===== Data in this exercise =====

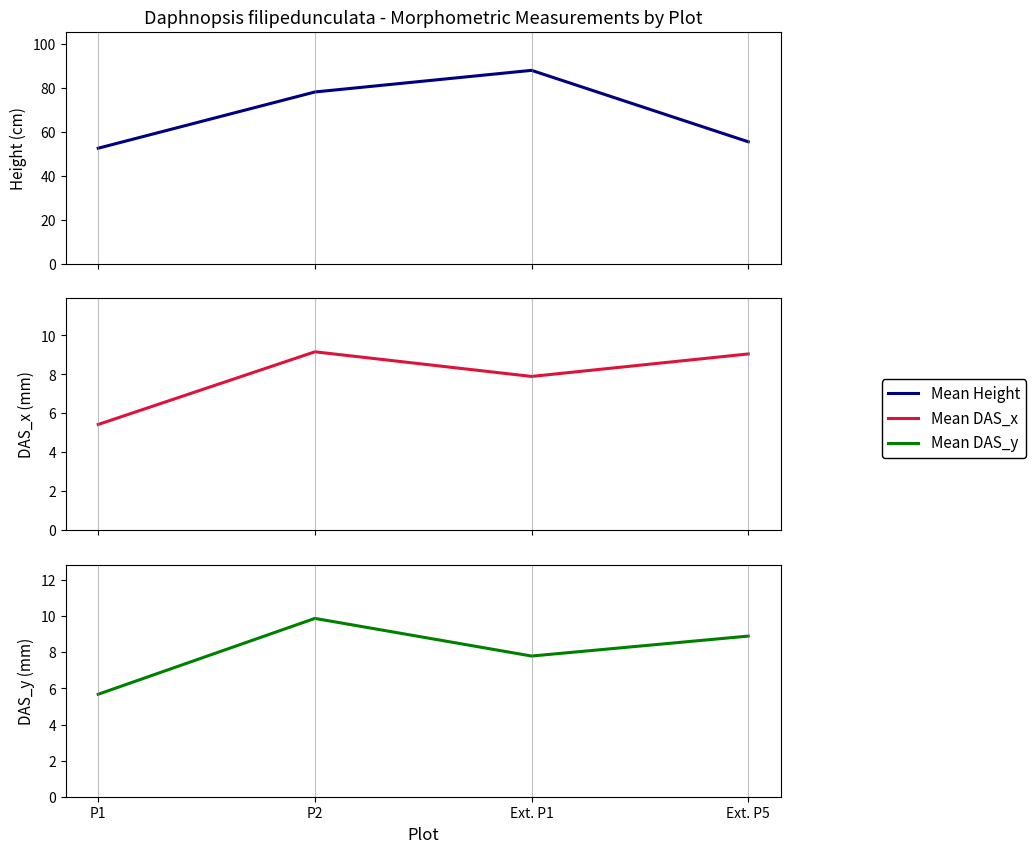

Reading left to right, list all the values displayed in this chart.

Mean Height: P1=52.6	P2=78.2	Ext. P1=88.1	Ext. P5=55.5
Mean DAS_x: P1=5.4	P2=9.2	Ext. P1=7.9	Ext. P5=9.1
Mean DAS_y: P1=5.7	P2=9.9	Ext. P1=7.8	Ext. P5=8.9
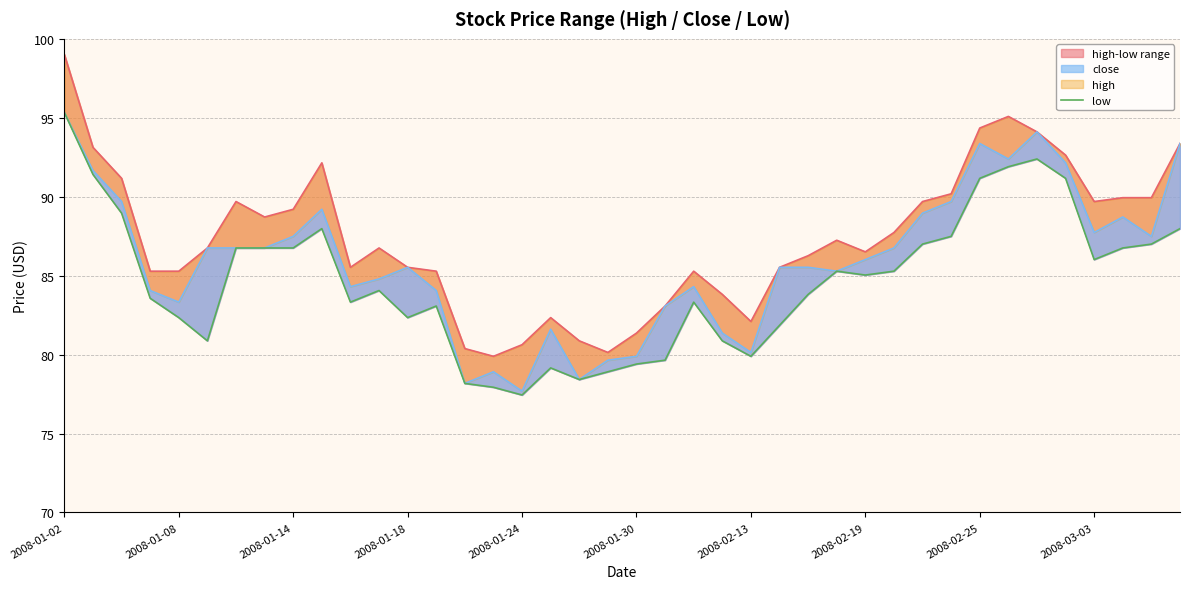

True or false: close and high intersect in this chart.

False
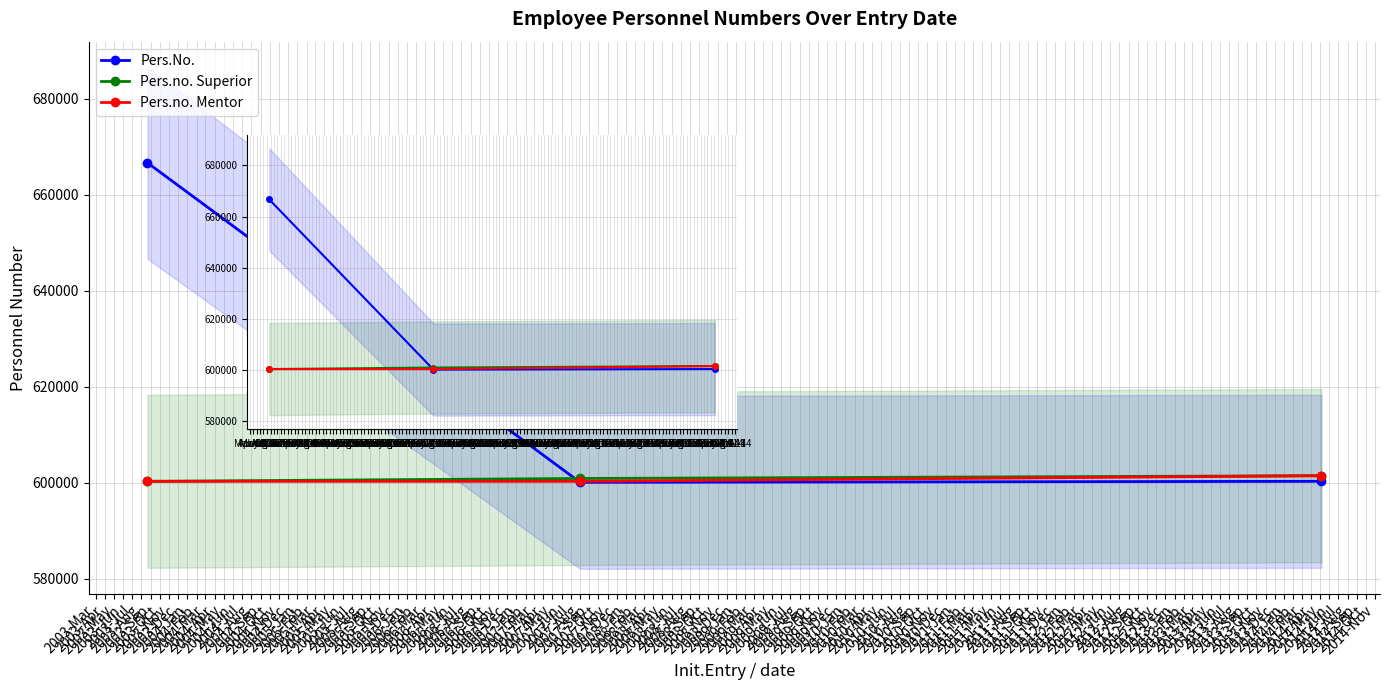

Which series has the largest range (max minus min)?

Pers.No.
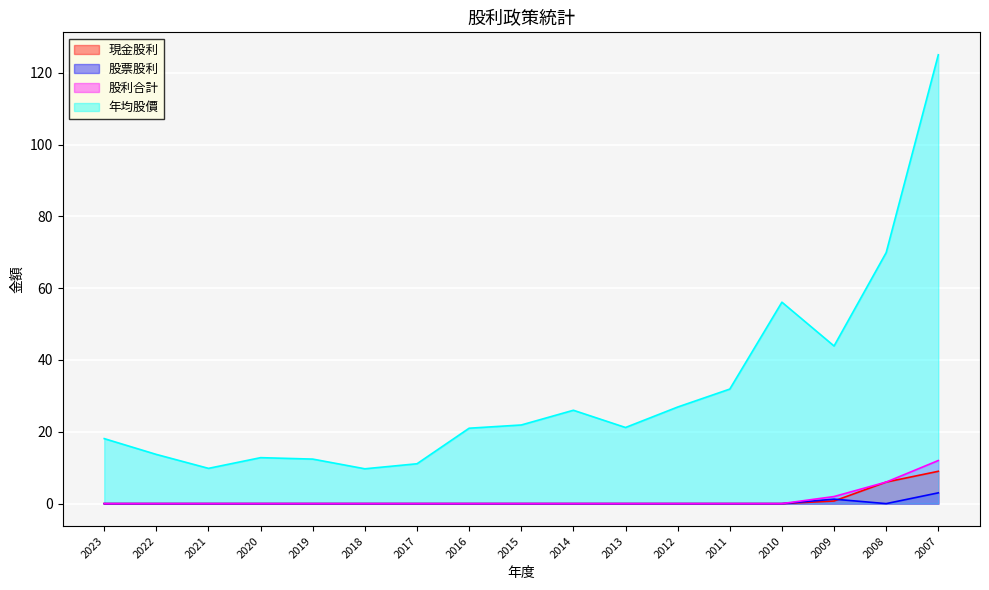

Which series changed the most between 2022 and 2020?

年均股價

=====

Retype every line of the records above word for word, leaving out the pictures.

Reading left to right, list all the values displayed in this chart.

Mean Height: P1=52.6	P2=78.2	Ext. P1=88.1	Ext. P5=55.5
Mean DAS_x: P1=5.4	P2=9.2	Ext. P1=7.9	Ext. P5=9.1
Mean DAS_y: P1=5.7	P2=9.9	Ext. P1=7.8	Ext. P5=8.9

True or false: close and high intersect in this chart.

False

Which series has the largest range (max minus min)?

Pers.No.

Which series changed the most between 2022 and 2020?

年均股價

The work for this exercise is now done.